NCBS Research Scientist Ashley McDonald and collaborators from the Fish and Wildlife Conservation Commission and the Suwannee River Water Management District (funding source), along with numerous undergraduate research volunteers and NCBS staff members, have used electrofishing to collect Snook.
These river Snook were then surgically implanted with acoustic tags that allow researchers to track their movements in the river and monitor their use of warm springs water emerging from the numerous springheads in the Suwannee system.
Wait, Snook in rivers?
Snook are mostly known as popular saltwater sportfish that were historically limited to a year-round residency in more tropical areas of South Florida. Snook are more tropically associated because they become cold-stressed at temperatures below ~54°F, yet dangerously low temperatures are often reached in the Gulf of Mexico during winter.
To avoid stressful temperatures, Snook make a winter migration into nearby rivers where the water temperature is usually warmer and more consistent during cold snaps. Recently, winters in the Gulf of Mexico have been less severe with cold snaps occurring far less often and at shorter durations when they do occur.
Mild winters over the past few decades have allowed Snook to expand the northward range limit ~90 miles to the Suwannee estuary, but these fish are more likely to be subjected to winter cold snaps than their South Florida conspecifics that also threaten the Suwannee river system they use as their winter refuge.
Springs to the rescue!
When a rare freeze event brings Suwannee River temperatures down below a Snook’s tolerance, sections of the river are thermally buffered by the consistent water temperatures of the numerous springs flowing into the river. Spring water has a near-constant temperature of ~70°F and the addition of this water into the cold river during a freeze event creates a thermal refuge for cold-intolerant Snook.

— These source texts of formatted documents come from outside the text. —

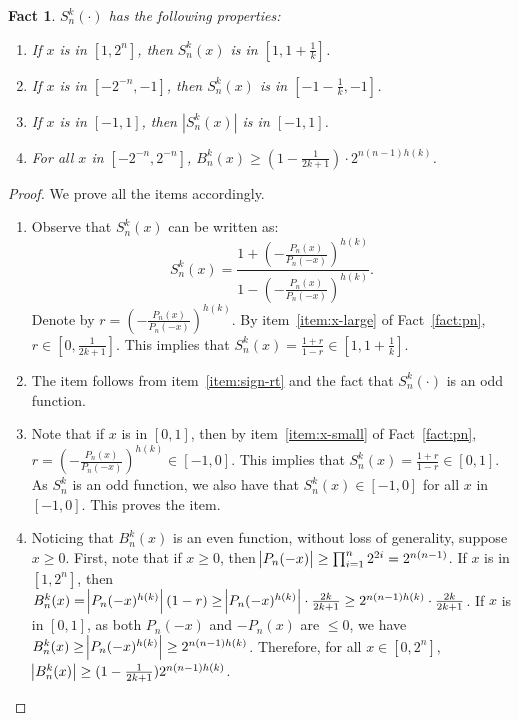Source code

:\documentclass{article}
\newtheorem{fact}[theorem]{Fact}
\begin{document}
\begin{fact}
$S_n^k(\cdot)$ has the following properties:
\begin{enumerate}
\item If $x$ is in $[1, 2^n]$, then $S_n^k(x)$ is in $[1, 1 + \frac 1 k]$. \label{item:sign-rt}
\item If $x$ is in $[-2^{-n}, -1]$, then $S_n^k(x)$ is in $[-1 - \frac 1 k, -1]$. \label{item:sign-lt}
\item If $x$ is in $[-1, 1]$, then $|S_n^k(x)|$ is in $[-1, 1]$. \label{item:sign-mid}
\item For all $x$ in $[-2^{-n}, 2^{-n}]$, $B_n^k(x) \geq (1-\frac{1}{2k+1}) \cdot 2^{n(n-1)h(k)}$. \label{item:sign-denom}
\end{enumerate}
\label{fact:newman}
\end{fact}
\begin{proof}
We prove all the items accordingly.
\begin{enumerate}
\item Observe that $S_n^k(x)$ can be written as:
\[ S_n^k(x) = \frac{1 + (-\frac{P_n(x)}{P_n(-x)})^{h(k)}}{ 1 - (-\frac{P_n(x)}{P_n(-x)})^{h(k)} }.  \]
Denote by $r = (-\frac{P_n(x)}{P_n(-x)})^{h(k)}$. By item~\ref{item:x-large} of Fact~\ref{fact:pn}, $r \in [0, \frac{1}{2k+1}]$. This implies that
$S_n^k(x) = \frac{1+r}{1-r} \in [1, 1 + \frac 1 k]$.

\item The item follows from item~\ref{item:sign-rt} and the fact that $S_n^k(\cdot)$ is an odd function.

\item Note that if $x$ is in $[0, 1]$, then by item~\ref{item:x-small} of Fact~\ref{fact:pn}, $r = (-\frac{P_n(x)}{P_n(-x)})^{h(k)} \in [-1, 0]$. This implies that $S_n^k(x) = \frac{1+r}{1-r} \in [0,1]$. As $S_n^k$ is an odd function, we also have that $S_n^k(x) \in [-1, 0]$ for all $x$ in $[-1, 0]$. This proves the item.

\item Noticing that $B_n^k(x)$ is an even function, without loss of generality, suppose $x \geq 0$.
First, note that if $x \geq 0$, then $\abs{P_n(-x)} \geq \prod_{i=1}^n 2^{2i} = 2^{n(n-1)}$.
If $x$ is in $[1,2^n]$, then $B_n^k(x) = \abs{P_n(-x)^{h(k)}} (1 - r) \geq \abs{P_n(-x)^{h(k)}} \cdot \frac{2k}{2k+1} \geq 2^{n(n-1)h(k)} \cdot \frac{2k}{2k+1}$.
If $x$ is in $[0,1]$, as both $P_n(-x)$ and $-P_n(x)$ are $\leq 0$, we have $B_n^k(x) \geq \abs{P_n(-x)^{h(k)}} \geq 2^{n(n-1)h(k)}$. Therefore, for all $x \in [0,2^n]$,
$\abs{B_n^k(x)} \geq (1-\frac{1}{2k+1}) 2^{n(n-1)h(k)}$.
\end{enumerate}
\end{proof}
\end{document}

Of interest to researchers and stakeholders of the Suwannee River and its many associated springs is the ‘where’, ‘when’, and ‘how’ the Snook use these warmer water springs plumes. To answer these questions, we need to study the fine-scale movements of Snook around spring plumes in the Suwannee River and connect these movements with the temperature patterns of the river and spring plumes.
This research is essential to better understand how this fluid thermal refuge is influenced by river flow, air temperature, and (most importantly) springs flow to assist with assessments of spring flow rates required for a healthy ecosystem.